Cosgrove had a poor 2006–07 season with South Australia and was not selected for the 2007 World Cup, having previously been considered a possible dark horse selection. Later in 2007 he declined an offer to return to Glamorgan, instead joining the Centre of Excellence in Australia at the request of national chairman of selectors Andrew Hilditch. On 25 July 2007, Cosgrove was suspended from the Centre of Excellence for disciplinary reasons.

In April 2010, Cosgrove was not offered a new contract by South Australia. Jamie Cox, the state's director of cricket, said that "we were unable to help him fulfil his full potential." He had scored 511 first-class runs in 2009–10, including two hundreds, and also averaged more than 40 in the one-day competition while also playing as South Australia progressed to the Twenty20 domestic final. He returned to Glamorgan as their overseas player for the 2010 summer season.

Cosgrove joined Tasmania for the 2010–11 season and scored 806 Shield runs, the most in the competition. The following season was less successful, as he scored 347 Shield runs at 34.70 and made 203 runs at 22.25 in the Ryobi Cup. He only played one game in the inaugural Big Bash League for the Hobart Hurricanes.

In 2012-13 Cosgrove scored 784 runs at 39.20 in the Sheffield Shield, the second-highest total in the competition behind Tasmanian teammate Ricky Ponting. He was less successful in limited-overs cricket, scoring just 51 runs in 4 games in the Ryobi Cup and 61 runs in 5 Big Bash League games, where he played for Sydney Thunder.

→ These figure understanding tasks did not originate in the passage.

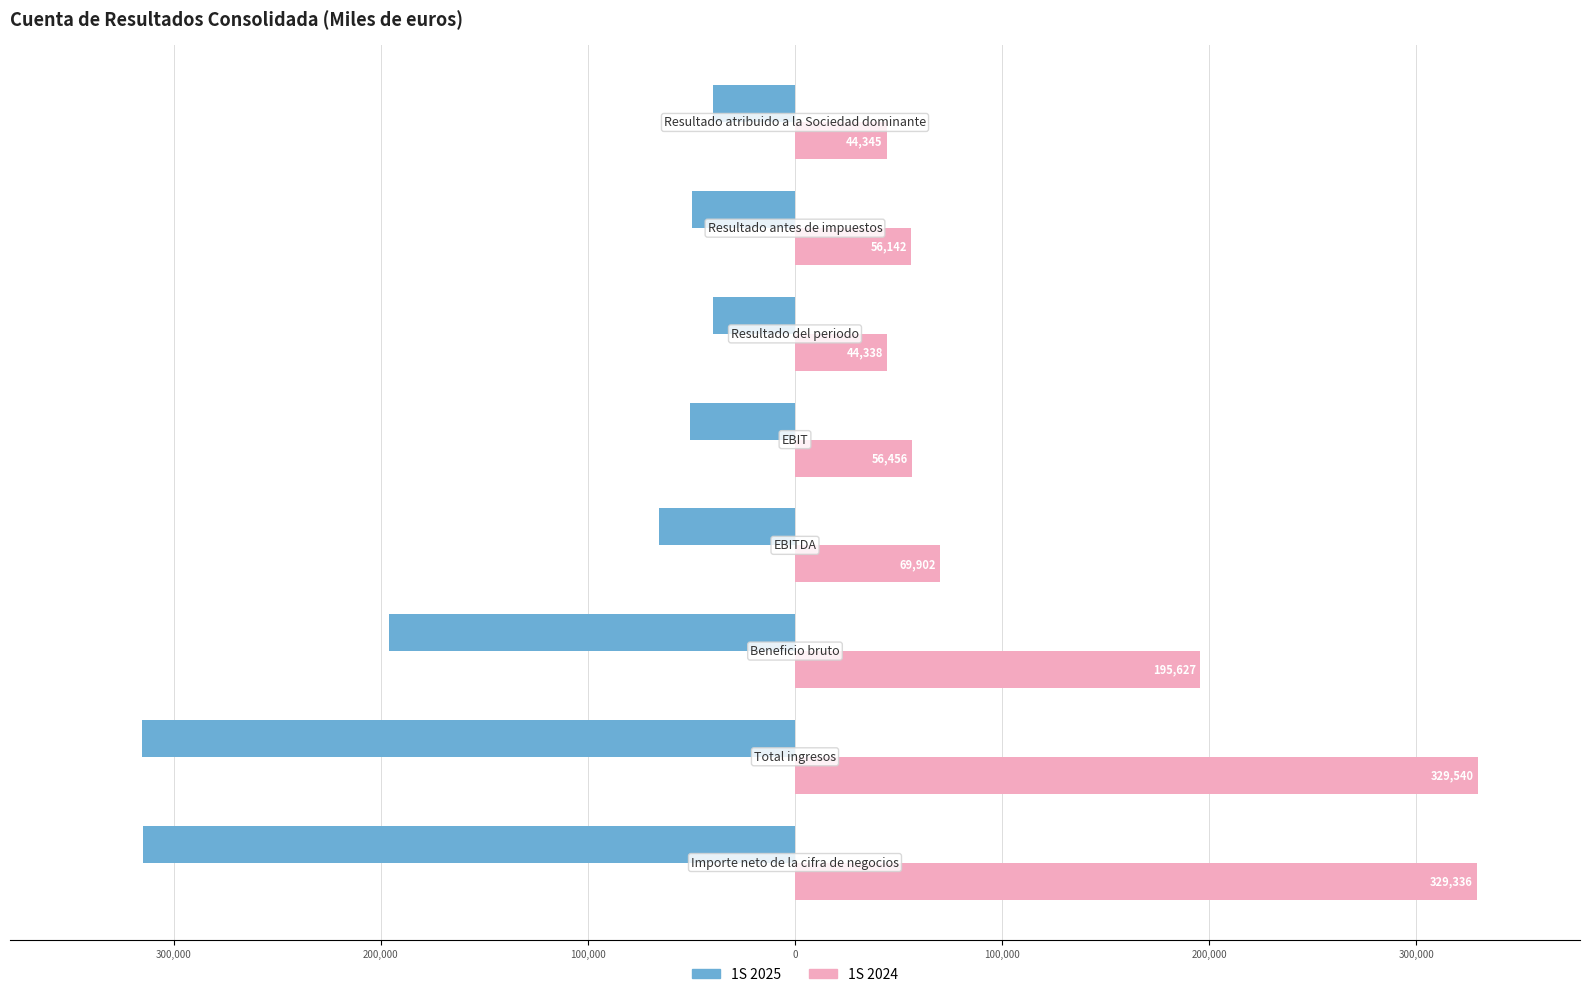

What is the minimum value shown in the chart?

-315305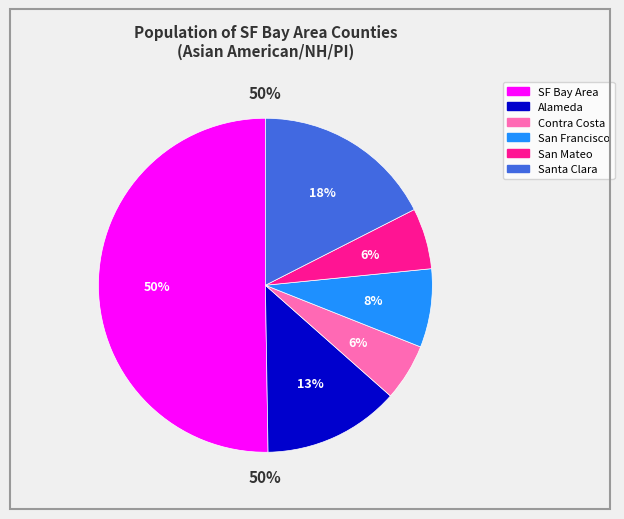

How many slices are in this pie chart?

6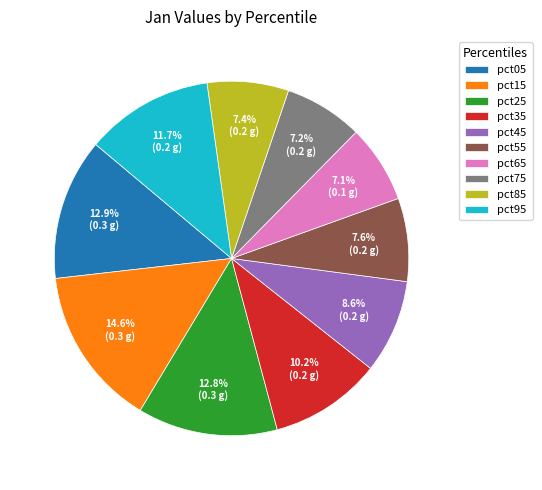

Which has a higher value, pct05 or pct65?

pct05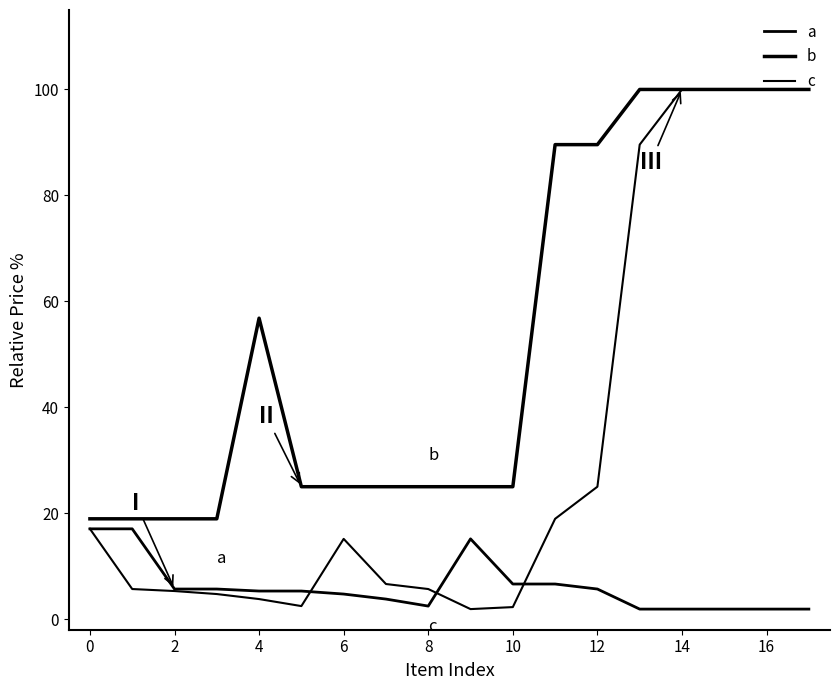

How many lines are shown in the chart?

3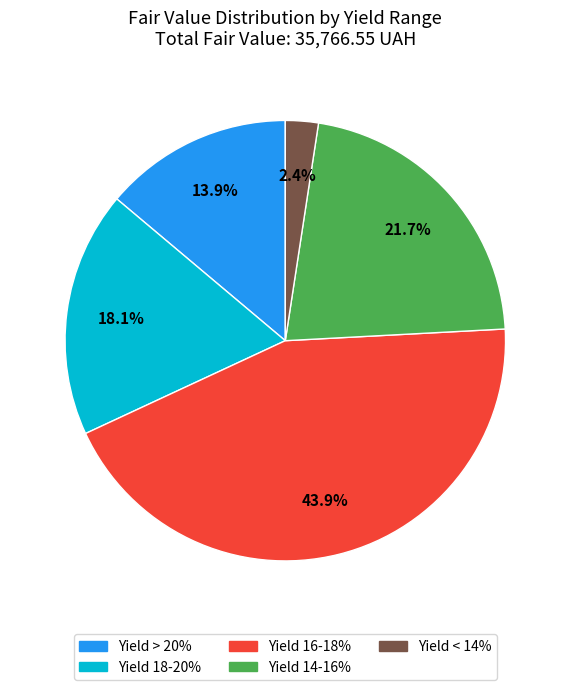

Do Yield > 20% and Yield 18-20% together represent more than half of the pie?

No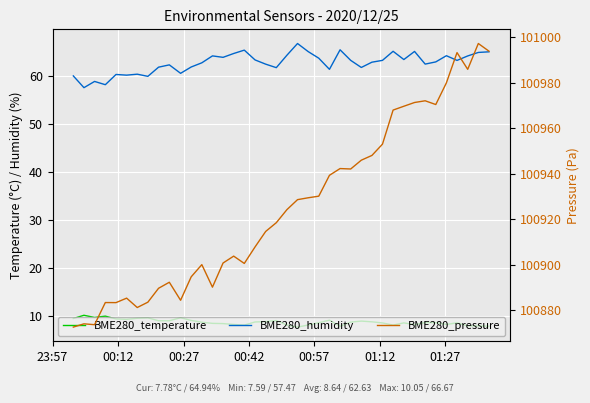

Which category has the lowest value in the BME280_pressure series?

23:57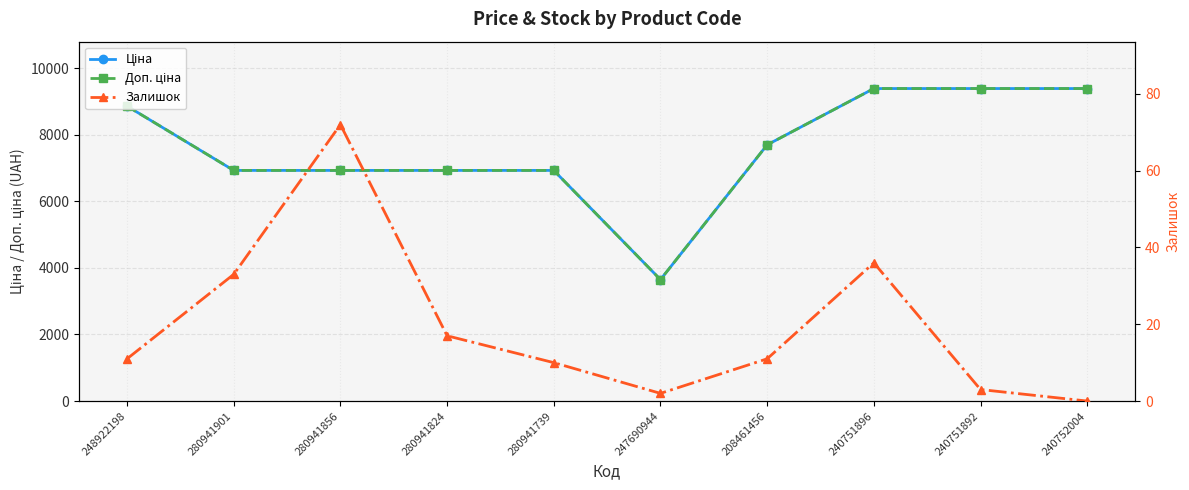

What position from the left is 240752004?

10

In 2014, Cosgrove signed a two-year contract to return to South Australia after declining a two-year extension to his Tasmania contract. He cited a preference to return to South Australia to be closer to family. Cosgrove signed for Leicestershire in March 2015 on two-year contract, and was appointed captain. He used an English passport to play for the club so that he did not take up a place as an overseas player. As a consequence, for the 2015–16 season he took the position of South Australia's overseas player, replacing sacked captain Johan Botha in that position. He left South Australia at the end of that season, but remained with Leicestershire until his release at the end of the COVID-19-affected 2020 season, in which he did not play a game for the club.